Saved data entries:
★ ★ ★ ★ ★
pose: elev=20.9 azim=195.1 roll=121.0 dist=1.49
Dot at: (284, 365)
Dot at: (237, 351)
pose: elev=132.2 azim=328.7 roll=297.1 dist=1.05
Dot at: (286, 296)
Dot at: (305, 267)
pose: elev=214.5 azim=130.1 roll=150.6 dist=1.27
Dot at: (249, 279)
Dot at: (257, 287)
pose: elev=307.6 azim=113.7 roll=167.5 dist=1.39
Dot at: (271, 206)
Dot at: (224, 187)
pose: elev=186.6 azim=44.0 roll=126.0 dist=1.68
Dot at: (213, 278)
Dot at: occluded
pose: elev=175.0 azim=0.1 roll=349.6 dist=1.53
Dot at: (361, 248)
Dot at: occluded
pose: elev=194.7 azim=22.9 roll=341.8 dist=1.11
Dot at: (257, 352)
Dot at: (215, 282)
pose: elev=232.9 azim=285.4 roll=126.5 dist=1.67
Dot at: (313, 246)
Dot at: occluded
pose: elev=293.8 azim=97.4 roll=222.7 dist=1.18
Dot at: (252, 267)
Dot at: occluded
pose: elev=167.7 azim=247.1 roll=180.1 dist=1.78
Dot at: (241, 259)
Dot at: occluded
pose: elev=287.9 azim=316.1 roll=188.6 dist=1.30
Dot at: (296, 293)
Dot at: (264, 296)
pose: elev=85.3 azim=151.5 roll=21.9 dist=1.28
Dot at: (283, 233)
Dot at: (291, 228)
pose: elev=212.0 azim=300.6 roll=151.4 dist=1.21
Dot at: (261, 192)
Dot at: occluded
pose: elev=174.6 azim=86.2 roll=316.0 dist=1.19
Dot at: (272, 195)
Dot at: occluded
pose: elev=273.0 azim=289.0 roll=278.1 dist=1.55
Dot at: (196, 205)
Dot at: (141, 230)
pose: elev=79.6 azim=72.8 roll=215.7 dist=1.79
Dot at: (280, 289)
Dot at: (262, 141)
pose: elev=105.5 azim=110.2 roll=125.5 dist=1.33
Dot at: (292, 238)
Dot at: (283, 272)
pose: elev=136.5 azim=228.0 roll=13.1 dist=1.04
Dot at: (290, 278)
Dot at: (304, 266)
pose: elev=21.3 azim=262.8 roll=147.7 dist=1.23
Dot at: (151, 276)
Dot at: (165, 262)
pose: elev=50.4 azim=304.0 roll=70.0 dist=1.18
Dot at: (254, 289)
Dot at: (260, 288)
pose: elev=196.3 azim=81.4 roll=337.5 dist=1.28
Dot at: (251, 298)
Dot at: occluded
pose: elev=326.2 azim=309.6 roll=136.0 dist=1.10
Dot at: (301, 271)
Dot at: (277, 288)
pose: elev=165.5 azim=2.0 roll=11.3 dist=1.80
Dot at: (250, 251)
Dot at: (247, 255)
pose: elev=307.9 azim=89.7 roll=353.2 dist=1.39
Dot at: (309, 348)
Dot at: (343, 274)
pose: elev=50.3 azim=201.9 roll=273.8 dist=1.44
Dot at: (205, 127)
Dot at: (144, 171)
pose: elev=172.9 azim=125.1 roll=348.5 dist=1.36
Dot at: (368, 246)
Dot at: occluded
★ ★ ★ ★ ★
PROBLEM DETAILS =
Copy the data from the line with "pose: elev=307.9 azim=89.7" through the end, with every "dist" changed to "distance" and nothing else altered.

OUTPUT OF THE TASK =
pose: elev=307.9 azim=89.7 roll=353.2 distance=1.39
Dot at: (309, 348)
Dot at: (343, 274)
pose: elev=50.3 azim=201.9 roll=273.8 distance=1.44
Dot at: (205, 127)
Dot at: (144, 171)
pose: elev=172.9 azim=125.1 roll=348.5 distance=1.36
Dot at: (368, 246)
Dot at: occluded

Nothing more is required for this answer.